Car sharing one way to beat pumps

| Business, Environment |

Christine Lovelace thinks the hassles of owning a car just aren’t worth it.

Not when she can get one now and then from a car-sharing co-op.

Lovelace sold her 1994 Toyota Tercel in 2005 after she moved from Nova Scotia to Washington, D. C., for work.

While in the American capital, Lovelace relied on so-called car-share co-operatives to run errands and take weekend trips.

Now back in Halifax, Lovelace, 41, says she is pleased to see car-share coops popping up across Canada.

"With the price of gas the way it is, it’s a perfect opportunity now for this kind of thing."

The members of car-sharing co-operatives sign out cars online
and pick them up from parking spots scattered around their community,
using a personal swipe-key to unlock the door and drive off.

Members pay a one-time fee to use the vehicles, then an hourly
fee — between $5 and $9 per hour — each time they use a car.
Insurance, repairs and car payments are already covered.

The base day rate at Toronto-based AutoShare is $67, but certain plans cost as little as $45.

Each co-op charges various fees and offers differing levels of
service. Generally, the cheaper plans restrict the distance you can
drive before a per-kilometre charge kicks in.

Lovelace, who now works at the provincial archives in Halifax,
says she used the Washington car-share co-op about two or three times a
month, and usually spent about $25 each time.

"I never had any problems," Lovelace says. "But
sometimes people would get there and the car wasn’t there, or it wasn’t
returned on time."

Still, with fuel prices soaring, a major plus to car-sharing
networks is that the cost of gas is built into the hourly price of the
car.

"Users may have to put gas into the car, but they won’t have to
pay for it," says Kevin McLaughlin, founder of AutoShare. "You get
reimbursed. Cars might have a company credit card, or users might
submit receipts to the car-share."

Most car-share networks have had to re-adjust their rates as
gas prices have rise, says McLaughlin, 40. "But for a typical trip in
Toronto … the increase in gas has only added about a dollar."

McLaughlin and his wife have a three-year-old son and use
AutoShare twice a week to run errands, avoiding the stress of
subjecting the tot to a busy public transit system.

For McLaughlin, who used to work with an environmental group in Vancouver, car-sharing helps the environment.
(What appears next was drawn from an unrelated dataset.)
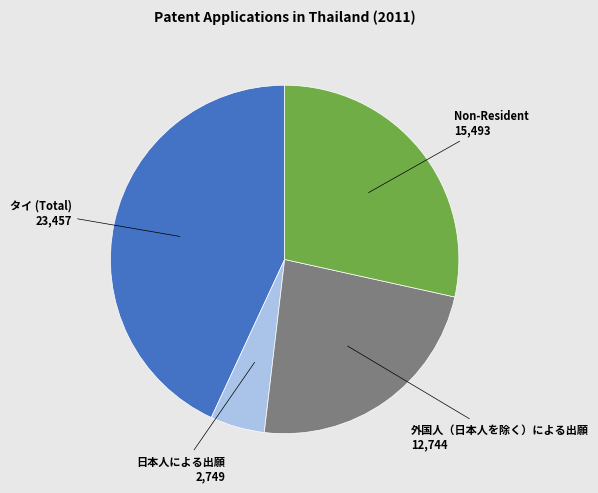

Which has a higher value, 日本人による出願 or タイ (Total)?

タイ (Total)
McLaughlin helped establish Vancouver’s Co-operative Auto
Network in 1997, before moving back to his hometown Toronto, where he
started AutoShare.

It now has a fleet of about 200 cars and more than 7,000 drivers.

Other car-share organizations, like Montreal’s Communauto and Zipcar in Toronto and Vancouver, have sprouted up all over Canada.

Ottawa is home to about 50 cars, and Montreal has a network of
about 600. Calgary has about six cars, and Halifax is close to
launching a network of its own.

McLaughlin says car-share organizations often have a hard time setting up shop in smaller communities

"In a dense city like Toronto it’s easier to find a market for a
new idea," says McLaughlin. "People are going to have to be more
creative to make it work in smaller communities."